The final phase of the improvement project will create two large storage tanks with treatment and pump capabilities to hold the wastewater until it can be treated, stopping the overflow into the river during these heavy rain events. When treated normally at Rushville’s treatment plant, other than during overflow events in heavy rains, treated water that has gone through the plant is cleaner than water coming into the county to the north and flowing down the river.

“That’s what we’re trying to do is clean up our portion that’s being sent into the river,” Day said. “Our plant is actually designed for two million gallons per day with a peak of four million gallons. The peak is when we have a rain event. The peak will increase to 12 million once we have everything accomplished we want to accomplish during these phases.”

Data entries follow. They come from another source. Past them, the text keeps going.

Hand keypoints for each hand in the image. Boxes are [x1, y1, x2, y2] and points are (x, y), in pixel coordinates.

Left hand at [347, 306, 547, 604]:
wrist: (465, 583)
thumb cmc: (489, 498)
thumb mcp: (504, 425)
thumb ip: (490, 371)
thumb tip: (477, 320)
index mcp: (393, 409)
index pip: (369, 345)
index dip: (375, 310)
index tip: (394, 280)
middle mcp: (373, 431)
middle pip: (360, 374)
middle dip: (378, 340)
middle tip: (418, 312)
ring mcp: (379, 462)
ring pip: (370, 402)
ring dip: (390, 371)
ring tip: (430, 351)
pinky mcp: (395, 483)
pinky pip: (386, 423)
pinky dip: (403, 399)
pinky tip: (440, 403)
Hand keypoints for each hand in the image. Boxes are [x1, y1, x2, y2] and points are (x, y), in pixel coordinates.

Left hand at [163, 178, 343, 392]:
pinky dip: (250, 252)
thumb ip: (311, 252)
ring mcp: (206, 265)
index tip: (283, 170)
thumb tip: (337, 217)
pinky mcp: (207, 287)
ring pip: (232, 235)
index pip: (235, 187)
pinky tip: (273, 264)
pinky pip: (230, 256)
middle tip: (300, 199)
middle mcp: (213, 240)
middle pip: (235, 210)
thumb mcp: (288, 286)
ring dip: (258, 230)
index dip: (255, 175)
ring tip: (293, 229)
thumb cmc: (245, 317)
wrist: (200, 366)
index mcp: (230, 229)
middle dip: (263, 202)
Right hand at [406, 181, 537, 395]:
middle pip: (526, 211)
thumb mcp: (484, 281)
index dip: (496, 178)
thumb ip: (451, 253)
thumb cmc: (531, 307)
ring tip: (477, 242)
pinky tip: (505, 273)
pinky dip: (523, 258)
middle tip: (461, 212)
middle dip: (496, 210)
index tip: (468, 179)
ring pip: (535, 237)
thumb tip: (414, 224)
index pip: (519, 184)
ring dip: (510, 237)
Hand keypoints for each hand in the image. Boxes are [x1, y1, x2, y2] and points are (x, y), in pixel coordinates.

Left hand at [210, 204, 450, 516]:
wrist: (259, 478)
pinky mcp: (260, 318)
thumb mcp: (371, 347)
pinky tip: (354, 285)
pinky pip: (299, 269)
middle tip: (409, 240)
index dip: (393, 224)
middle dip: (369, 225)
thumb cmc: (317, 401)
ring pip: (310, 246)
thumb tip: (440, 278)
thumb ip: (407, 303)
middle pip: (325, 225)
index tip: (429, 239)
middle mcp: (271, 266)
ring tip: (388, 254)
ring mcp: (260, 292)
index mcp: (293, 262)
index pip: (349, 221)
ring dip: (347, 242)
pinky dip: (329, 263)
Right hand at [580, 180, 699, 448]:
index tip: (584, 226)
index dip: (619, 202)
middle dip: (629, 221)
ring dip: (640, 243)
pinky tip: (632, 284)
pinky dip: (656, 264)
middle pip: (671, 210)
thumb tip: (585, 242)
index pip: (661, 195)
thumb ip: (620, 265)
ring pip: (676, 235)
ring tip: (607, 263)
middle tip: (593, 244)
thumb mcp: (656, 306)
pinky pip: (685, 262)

Once the rate increases pass the third reading the new rates could be in effect as early as Oct. 1, 2013. Bids would be solicited until Oct. 15 with construction expected to begin on improvements to older equipment in February, 2014. That phase should be completed in 2015.

Design work is done on the final phase, which includes the new holding tanks, with that final phase in construction planned for 2017 to fulfill the EPA mandate. This proposed rate structure now would accommodate the majority of the mandated projects with the potential for a storm water utility rate to help pay for the final storage tank capacity phase.

New water rates were approved on first and second reading in Ordinance 2013-10 on a motion from Council member Brad Berkemeier with a second by member Brian Sheehan.

Rate increases for wastewater passed first and second readings in Ordinance 2013-11 with a motion by Sheehan and seconded by Berkemeier. Council president Bob Bridges and members Brian Conner and Craig Smith also voted in favor of the rate increases that all agreed were essential for Rushville to move forward and meet the federal mandate.

The City Utilities is governed by a Utility Service Board, which is comprised of five members and the city attorney. Members include chair Brian Bess, secretary Greg Coffin, Tim Sheehan, Butch Singleton, Phil Starkey and attorney Geoff Wesling.

Members of the Utilities board supported the Council decision and said it was time for Rushville to move ahead and address the improvements needed to fulfill the mandate.

Beyond the EPA mandate that overflows end, talk continues locally in less formal settings of utilizing the Flatrock River for recreation, fishing and even boating with work beginning on a new boat ramp near the amphitheater area.

While the EPA mandate has been a daunting hurdle for Rushville and communities across the nation to address, having a plan that ends raw sewage overflow in the river during rain events is something that can only add to the possibility of the river increasing its place as a healthy and cleaner recreation destination in the future.